Task description
Using the records below, find how many lines hold the word "baseline" and reply with only that number.

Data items
----------
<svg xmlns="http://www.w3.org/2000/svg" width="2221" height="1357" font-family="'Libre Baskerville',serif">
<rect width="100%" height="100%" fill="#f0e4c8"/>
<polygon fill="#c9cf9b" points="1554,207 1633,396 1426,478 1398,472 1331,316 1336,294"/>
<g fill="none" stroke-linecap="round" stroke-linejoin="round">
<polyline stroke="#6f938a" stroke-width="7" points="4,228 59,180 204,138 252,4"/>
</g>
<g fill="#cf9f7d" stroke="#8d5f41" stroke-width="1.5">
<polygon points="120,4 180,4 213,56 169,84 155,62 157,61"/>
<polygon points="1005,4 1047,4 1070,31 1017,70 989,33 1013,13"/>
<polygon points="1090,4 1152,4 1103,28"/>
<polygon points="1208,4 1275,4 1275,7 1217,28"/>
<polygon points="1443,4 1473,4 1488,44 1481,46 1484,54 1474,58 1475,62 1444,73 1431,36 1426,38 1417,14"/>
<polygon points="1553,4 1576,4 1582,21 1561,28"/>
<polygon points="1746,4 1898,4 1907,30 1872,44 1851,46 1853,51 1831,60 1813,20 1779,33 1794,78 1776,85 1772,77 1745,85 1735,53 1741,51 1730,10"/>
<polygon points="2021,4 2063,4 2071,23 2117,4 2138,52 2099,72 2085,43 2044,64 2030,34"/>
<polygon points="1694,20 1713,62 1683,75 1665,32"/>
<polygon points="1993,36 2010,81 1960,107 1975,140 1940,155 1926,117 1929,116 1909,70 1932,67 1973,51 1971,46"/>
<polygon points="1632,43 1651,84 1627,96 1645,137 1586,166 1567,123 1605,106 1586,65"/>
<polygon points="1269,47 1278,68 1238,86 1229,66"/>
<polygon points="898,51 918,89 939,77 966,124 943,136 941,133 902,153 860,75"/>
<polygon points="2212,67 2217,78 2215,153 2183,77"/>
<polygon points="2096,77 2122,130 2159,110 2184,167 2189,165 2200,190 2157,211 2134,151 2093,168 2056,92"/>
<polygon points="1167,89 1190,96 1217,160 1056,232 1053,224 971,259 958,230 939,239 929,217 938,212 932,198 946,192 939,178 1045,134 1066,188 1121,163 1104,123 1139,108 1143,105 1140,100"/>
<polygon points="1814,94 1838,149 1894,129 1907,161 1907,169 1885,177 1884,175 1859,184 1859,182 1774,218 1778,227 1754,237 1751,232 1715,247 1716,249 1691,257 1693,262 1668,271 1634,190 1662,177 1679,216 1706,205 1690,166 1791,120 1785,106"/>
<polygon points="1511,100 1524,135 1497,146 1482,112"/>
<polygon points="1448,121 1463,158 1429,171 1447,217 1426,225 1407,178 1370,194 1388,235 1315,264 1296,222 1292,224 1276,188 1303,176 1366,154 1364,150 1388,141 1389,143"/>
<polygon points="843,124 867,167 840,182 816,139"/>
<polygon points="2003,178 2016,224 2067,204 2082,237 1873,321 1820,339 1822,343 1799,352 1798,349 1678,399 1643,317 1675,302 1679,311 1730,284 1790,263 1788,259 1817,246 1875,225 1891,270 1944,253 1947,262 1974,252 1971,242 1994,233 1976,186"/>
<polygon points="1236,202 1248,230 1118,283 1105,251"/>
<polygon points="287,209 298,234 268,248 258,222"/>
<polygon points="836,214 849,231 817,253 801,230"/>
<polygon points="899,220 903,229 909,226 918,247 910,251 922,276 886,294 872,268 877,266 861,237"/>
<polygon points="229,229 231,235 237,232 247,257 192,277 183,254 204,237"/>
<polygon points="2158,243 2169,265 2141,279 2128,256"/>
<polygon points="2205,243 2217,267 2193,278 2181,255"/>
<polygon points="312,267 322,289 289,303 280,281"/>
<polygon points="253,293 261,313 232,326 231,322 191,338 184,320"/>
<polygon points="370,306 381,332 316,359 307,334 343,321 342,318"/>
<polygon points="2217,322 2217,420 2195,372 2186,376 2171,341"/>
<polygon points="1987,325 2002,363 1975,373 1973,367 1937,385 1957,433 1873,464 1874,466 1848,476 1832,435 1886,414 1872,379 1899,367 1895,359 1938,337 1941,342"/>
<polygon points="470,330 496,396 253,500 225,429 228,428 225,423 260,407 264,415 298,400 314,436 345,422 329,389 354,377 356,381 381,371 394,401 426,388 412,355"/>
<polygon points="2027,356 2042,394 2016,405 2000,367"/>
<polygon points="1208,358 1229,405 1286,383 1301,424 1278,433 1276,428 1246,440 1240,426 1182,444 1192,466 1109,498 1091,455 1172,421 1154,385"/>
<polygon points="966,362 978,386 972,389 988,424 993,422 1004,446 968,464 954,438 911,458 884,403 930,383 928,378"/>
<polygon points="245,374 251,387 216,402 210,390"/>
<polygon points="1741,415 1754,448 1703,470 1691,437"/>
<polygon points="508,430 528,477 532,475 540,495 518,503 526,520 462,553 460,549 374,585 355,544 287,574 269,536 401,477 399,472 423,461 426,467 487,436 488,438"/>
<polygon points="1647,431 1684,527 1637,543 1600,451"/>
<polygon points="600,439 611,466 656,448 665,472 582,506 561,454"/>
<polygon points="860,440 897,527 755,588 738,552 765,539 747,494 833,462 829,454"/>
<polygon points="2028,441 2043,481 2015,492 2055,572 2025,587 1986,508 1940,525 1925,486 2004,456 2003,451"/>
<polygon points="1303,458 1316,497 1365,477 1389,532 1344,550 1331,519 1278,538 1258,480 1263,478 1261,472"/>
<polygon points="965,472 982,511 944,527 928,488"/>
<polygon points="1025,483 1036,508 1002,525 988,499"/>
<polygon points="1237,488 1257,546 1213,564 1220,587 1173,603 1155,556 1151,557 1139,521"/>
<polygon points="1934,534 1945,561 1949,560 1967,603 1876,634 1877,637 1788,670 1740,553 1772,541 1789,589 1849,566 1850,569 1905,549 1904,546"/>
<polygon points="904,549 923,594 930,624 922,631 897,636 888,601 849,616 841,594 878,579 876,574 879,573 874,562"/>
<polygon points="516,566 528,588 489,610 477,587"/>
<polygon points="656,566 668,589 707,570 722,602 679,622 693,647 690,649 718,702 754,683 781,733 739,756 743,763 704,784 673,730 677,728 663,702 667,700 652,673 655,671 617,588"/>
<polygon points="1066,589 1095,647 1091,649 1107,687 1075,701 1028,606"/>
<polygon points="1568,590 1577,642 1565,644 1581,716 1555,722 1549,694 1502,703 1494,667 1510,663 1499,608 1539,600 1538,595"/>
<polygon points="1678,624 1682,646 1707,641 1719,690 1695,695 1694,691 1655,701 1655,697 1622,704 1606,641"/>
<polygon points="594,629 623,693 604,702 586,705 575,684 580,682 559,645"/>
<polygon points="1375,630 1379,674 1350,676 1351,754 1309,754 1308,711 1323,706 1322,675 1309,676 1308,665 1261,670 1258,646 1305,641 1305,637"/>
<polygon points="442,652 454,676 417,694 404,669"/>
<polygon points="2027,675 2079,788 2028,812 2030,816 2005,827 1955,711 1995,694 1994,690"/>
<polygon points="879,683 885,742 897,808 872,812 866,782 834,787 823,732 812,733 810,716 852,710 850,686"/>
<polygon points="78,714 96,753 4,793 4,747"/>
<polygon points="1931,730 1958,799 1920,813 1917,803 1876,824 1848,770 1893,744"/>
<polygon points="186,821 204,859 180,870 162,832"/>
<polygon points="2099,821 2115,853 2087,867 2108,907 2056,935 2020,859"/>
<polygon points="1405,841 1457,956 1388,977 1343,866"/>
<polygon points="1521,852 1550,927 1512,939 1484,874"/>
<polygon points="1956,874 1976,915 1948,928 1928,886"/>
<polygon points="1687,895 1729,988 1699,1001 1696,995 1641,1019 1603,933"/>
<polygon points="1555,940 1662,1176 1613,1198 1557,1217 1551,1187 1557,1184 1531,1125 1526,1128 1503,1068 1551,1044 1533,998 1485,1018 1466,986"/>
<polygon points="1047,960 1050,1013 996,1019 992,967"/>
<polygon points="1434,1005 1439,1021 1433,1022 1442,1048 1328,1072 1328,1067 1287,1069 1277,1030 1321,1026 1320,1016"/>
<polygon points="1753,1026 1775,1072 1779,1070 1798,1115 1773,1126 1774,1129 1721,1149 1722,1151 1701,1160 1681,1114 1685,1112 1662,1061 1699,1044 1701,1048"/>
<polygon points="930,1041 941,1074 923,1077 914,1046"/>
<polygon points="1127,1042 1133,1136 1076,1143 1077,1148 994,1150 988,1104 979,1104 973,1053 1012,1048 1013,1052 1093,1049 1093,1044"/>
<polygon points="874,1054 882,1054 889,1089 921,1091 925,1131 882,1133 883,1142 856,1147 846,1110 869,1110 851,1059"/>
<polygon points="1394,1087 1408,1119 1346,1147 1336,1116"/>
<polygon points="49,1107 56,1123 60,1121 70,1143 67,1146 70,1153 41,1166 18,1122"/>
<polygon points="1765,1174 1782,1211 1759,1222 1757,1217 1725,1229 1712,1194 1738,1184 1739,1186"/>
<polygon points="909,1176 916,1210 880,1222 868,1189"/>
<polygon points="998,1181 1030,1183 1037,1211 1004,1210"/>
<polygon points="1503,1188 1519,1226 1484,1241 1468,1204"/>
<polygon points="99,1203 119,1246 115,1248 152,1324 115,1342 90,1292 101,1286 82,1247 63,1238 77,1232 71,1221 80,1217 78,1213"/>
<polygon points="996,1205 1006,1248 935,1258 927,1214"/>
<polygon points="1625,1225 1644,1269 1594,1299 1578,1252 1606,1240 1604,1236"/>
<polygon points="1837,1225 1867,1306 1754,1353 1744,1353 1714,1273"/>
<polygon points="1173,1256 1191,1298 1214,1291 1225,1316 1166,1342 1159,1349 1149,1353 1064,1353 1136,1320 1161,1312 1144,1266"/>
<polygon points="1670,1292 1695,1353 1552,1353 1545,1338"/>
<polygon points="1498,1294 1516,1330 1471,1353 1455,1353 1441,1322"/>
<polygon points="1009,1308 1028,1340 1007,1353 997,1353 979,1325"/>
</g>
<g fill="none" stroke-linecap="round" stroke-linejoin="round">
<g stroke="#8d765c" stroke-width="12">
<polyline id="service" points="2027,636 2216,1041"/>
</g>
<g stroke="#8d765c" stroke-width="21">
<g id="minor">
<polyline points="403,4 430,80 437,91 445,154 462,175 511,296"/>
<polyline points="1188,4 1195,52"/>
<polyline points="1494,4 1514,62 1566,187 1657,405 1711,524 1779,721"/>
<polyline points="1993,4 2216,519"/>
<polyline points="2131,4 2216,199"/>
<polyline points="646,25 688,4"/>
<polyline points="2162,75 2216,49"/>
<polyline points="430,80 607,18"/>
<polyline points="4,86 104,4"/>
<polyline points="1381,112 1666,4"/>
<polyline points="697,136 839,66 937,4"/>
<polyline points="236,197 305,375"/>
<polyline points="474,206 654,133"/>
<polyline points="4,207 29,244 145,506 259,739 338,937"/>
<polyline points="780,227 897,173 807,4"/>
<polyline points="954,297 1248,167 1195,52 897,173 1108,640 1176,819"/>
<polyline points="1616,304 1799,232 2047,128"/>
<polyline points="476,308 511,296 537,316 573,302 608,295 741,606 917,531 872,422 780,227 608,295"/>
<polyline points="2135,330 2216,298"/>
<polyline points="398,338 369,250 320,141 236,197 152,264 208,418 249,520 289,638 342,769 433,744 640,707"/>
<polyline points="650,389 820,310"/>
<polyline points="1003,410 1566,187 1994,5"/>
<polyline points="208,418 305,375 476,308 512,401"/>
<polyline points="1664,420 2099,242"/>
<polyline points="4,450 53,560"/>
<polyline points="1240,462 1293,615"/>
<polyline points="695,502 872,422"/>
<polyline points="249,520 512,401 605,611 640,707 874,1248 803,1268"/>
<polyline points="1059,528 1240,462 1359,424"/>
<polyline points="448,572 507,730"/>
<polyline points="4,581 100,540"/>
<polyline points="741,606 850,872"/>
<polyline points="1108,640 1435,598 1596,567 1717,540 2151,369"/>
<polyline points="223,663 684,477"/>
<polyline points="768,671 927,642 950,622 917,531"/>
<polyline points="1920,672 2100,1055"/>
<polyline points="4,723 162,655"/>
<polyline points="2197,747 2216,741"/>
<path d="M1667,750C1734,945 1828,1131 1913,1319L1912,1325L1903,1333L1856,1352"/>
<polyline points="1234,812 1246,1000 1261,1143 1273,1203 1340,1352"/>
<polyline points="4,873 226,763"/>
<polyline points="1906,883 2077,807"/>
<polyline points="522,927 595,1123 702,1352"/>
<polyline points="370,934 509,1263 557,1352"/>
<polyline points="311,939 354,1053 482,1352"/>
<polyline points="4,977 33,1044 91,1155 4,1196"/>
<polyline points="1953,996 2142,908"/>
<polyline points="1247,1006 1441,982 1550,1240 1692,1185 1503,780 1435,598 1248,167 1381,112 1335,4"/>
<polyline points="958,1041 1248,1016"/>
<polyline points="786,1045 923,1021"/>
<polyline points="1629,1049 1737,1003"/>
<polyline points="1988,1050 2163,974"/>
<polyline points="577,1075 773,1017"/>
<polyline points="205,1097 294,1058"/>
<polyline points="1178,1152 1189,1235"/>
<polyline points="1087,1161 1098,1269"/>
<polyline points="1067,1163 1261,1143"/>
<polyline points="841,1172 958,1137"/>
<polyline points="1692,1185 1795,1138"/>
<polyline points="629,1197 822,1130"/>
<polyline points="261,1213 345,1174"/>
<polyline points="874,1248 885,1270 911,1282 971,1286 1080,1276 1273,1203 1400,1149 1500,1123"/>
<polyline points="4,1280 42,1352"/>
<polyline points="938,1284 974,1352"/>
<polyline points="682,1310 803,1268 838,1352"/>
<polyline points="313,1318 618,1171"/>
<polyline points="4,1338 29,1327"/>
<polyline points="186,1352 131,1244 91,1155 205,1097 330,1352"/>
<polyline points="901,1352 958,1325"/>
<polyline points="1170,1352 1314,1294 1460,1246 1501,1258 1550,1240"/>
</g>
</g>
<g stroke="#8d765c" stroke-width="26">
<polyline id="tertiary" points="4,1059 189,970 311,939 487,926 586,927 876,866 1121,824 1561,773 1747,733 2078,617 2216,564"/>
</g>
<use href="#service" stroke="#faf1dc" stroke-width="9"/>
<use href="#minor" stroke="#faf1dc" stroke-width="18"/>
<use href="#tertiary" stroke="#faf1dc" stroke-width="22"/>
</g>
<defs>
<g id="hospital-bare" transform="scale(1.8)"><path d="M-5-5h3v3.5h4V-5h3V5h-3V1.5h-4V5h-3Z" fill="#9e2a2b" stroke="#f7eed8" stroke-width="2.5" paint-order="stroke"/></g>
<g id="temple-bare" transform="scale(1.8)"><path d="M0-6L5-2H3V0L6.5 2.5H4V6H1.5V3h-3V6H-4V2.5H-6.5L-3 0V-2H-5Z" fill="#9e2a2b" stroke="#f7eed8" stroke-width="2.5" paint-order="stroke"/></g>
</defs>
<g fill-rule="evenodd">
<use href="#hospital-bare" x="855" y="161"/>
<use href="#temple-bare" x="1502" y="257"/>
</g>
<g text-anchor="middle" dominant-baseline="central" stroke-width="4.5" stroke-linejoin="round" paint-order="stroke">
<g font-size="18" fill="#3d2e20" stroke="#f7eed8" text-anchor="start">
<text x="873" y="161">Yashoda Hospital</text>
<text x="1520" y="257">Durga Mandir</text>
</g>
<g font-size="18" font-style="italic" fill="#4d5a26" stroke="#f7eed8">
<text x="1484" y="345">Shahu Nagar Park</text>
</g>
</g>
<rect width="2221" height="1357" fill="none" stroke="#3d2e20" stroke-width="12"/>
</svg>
----------
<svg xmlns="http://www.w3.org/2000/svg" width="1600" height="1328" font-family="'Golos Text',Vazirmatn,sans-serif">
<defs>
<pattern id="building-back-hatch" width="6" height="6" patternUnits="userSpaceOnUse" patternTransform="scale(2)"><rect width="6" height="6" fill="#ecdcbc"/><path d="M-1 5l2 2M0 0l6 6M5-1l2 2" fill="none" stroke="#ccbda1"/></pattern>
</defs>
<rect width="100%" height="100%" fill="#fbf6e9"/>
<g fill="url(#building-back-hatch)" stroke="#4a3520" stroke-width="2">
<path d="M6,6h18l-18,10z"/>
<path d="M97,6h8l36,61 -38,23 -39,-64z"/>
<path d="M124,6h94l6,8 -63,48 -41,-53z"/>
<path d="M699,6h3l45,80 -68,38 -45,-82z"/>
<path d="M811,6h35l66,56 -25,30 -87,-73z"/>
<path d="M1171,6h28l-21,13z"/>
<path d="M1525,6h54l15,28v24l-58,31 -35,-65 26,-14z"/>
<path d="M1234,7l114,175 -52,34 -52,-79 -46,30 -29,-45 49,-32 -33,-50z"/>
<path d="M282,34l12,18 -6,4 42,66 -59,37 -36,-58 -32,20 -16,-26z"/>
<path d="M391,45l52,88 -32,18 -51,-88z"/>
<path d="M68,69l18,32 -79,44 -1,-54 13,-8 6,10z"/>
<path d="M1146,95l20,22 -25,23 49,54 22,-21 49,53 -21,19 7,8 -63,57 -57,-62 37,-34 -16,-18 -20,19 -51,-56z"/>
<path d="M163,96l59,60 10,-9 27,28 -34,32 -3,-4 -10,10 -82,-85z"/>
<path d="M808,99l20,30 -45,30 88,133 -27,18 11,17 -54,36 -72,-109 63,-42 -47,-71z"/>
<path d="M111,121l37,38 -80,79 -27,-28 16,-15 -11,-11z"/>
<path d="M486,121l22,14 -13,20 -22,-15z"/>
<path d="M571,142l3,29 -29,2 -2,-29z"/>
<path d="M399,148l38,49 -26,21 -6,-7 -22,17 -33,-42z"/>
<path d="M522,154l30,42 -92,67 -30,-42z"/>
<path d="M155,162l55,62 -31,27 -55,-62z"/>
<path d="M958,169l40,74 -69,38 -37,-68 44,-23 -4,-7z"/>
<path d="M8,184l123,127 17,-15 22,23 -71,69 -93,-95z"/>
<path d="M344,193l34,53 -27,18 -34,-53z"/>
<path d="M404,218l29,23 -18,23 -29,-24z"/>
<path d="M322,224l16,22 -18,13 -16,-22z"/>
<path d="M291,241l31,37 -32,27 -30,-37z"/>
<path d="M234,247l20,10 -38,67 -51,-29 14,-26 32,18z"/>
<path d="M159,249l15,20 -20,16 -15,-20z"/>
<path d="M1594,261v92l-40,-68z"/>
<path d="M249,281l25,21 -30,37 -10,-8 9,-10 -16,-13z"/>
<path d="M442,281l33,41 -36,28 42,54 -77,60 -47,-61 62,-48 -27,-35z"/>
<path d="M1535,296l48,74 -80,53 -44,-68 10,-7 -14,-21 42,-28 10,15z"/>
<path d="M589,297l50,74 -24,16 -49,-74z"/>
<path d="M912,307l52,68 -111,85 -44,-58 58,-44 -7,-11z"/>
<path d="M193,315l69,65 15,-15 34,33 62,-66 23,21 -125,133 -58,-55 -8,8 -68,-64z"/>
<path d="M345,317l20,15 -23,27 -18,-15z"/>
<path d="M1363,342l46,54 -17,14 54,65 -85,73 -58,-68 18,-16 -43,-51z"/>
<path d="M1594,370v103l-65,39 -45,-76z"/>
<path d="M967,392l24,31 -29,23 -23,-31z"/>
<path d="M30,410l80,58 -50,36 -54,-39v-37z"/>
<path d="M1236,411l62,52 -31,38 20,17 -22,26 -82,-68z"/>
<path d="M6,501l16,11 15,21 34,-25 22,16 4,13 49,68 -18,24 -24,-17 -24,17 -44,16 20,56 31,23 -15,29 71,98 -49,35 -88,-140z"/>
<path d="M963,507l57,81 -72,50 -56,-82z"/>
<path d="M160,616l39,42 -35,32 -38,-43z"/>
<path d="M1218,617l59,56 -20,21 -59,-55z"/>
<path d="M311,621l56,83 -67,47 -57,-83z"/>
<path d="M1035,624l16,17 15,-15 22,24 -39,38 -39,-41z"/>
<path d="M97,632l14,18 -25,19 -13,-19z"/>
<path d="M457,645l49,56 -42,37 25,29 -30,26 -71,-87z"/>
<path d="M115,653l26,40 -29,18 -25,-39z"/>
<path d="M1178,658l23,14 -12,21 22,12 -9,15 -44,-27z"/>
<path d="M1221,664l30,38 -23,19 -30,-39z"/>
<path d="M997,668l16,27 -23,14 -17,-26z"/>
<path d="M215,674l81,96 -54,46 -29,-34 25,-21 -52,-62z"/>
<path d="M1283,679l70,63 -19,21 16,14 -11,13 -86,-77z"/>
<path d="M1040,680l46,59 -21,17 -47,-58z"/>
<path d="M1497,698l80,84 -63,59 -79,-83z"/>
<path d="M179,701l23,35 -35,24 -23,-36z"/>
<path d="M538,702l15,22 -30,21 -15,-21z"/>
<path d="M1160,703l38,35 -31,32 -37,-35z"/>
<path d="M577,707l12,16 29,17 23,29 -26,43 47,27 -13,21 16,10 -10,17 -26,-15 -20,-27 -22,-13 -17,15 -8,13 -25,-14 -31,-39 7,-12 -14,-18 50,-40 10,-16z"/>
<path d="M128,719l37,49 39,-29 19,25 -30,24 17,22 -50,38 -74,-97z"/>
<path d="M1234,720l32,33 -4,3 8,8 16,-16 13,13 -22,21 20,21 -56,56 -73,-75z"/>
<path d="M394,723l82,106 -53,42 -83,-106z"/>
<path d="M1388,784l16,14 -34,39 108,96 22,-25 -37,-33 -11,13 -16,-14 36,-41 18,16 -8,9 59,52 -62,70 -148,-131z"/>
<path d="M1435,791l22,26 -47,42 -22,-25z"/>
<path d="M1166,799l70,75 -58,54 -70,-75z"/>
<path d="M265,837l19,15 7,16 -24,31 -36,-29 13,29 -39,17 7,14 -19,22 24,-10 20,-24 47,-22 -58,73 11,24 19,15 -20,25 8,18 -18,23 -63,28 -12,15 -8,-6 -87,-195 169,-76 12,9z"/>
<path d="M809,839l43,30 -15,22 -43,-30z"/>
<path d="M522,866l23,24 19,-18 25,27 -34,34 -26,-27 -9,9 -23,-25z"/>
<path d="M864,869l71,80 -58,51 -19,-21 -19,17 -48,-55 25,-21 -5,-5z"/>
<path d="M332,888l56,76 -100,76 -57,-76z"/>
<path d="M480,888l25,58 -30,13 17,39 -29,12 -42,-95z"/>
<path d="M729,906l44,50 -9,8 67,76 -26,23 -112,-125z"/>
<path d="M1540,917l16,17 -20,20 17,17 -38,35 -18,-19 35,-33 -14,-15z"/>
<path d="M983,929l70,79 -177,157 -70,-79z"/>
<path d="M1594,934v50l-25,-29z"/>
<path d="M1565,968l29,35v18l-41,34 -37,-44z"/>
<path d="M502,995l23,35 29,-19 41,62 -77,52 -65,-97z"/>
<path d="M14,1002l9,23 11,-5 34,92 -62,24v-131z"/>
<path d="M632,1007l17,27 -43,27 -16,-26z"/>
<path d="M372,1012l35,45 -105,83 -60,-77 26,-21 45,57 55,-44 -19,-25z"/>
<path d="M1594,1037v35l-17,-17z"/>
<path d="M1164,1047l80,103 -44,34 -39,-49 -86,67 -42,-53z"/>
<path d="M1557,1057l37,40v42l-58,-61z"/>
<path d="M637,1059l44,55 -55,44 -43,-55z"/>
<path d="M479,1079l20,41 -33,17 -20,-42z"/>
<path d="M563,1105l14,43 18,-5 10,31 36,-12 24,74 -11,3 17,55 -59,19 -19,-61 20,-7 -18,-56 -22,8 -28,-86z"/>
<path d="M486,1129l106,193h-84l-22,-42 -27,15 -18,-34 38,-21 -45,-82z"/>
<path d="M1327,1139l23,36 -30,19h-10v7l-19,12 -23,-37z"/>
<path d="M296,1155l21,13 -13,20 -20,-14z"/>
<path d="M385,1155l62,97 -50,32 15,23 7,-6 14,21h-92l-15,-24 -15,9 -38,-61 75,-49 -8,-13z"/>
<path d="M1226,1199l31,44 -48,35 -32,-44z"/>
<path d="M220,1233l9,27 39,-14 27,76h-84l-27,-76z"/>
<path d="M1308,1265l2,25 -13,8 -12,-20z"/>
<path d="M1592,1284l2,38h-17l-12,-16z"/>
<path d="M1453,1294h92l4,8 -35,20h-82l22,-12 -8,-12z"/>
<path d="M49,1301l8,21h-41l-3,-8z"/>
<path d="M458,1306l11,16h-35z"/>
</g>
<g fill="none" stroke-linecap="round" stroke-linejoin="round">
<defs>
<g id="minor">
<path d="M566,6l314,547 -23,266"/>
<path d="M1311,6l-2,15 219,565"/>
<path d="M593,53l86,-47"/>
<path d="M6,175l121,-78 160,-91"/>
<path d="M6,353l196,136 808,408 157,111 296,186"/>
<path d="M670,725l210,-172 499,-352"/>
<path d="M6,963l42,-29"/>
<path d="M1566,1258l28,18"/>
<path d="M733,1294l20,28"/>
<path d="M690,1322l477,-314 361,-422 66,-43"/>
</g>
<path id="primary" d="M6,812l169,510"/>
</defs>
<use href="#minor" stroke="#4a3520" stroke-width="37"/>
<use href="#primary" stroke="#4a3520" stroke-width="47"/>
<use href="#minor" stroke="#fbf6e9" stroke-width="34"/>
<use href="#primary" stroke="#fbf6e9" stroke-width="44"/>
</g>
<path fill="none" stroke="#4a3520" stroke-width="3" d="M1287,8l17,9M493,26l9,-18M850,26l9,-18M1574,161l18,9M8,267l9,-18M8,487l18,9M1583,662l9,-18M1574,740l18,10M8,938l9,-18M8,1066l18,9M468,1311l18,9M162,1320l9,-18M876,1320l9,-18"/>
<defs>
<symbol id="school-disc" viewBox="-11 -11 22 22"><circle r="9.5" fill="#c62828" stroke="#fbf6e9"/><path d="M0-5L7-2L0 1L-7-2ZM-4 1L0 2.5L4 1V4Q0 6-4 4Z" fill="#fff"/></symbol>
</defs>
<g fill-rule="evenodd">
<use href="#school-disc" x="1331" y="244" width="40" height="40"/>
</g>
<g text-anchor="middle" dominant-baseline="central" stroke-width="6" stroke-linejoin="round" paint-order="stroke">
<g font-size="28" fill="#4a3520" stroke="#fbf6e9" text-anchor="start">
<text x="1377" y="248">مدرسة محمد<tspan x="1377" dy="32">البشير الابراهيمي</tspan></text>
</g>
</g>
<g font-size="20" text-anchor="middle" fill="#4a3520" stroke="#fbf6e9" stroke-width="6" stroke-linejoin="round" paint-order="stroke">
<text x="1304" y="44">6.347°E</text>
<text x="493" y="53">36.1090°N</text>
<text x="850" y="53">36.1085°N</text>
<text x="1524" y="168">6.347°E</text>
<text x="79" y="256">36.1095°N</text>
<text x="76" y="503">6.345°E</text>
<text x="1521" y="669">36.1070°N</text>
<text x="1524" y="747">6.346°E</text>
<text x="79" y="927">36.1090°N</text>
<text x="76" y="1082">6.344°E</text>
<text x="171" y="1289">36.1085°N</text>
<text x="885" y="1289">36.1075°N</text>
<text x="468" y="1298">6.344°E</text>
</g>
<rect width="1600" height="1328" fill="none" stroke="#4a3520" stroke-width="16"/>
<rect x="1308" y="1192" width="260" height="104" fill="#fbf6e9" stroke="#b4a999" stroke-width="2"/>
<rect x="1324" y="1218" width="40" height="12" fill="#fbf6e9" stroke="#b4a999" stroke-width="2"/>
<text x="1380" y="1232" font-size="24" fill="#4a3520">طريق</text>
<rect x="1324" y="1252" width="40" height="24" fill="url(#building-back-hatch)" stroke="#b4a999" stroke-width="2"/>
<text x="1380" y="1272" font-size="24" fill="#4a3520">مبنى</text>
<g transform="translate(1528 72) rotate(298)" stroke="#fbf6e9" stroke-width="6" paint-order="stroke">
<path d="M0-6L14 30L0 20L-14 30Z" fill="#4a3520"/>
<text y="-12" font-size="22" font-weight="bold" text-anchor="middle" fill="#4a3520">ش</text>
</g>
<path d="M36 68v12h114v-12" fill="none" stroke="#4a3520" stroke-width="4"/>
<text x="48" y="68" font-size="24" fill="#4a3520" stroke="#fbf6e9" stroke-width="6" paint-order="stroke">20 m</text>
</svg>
----------
Solved exercise
2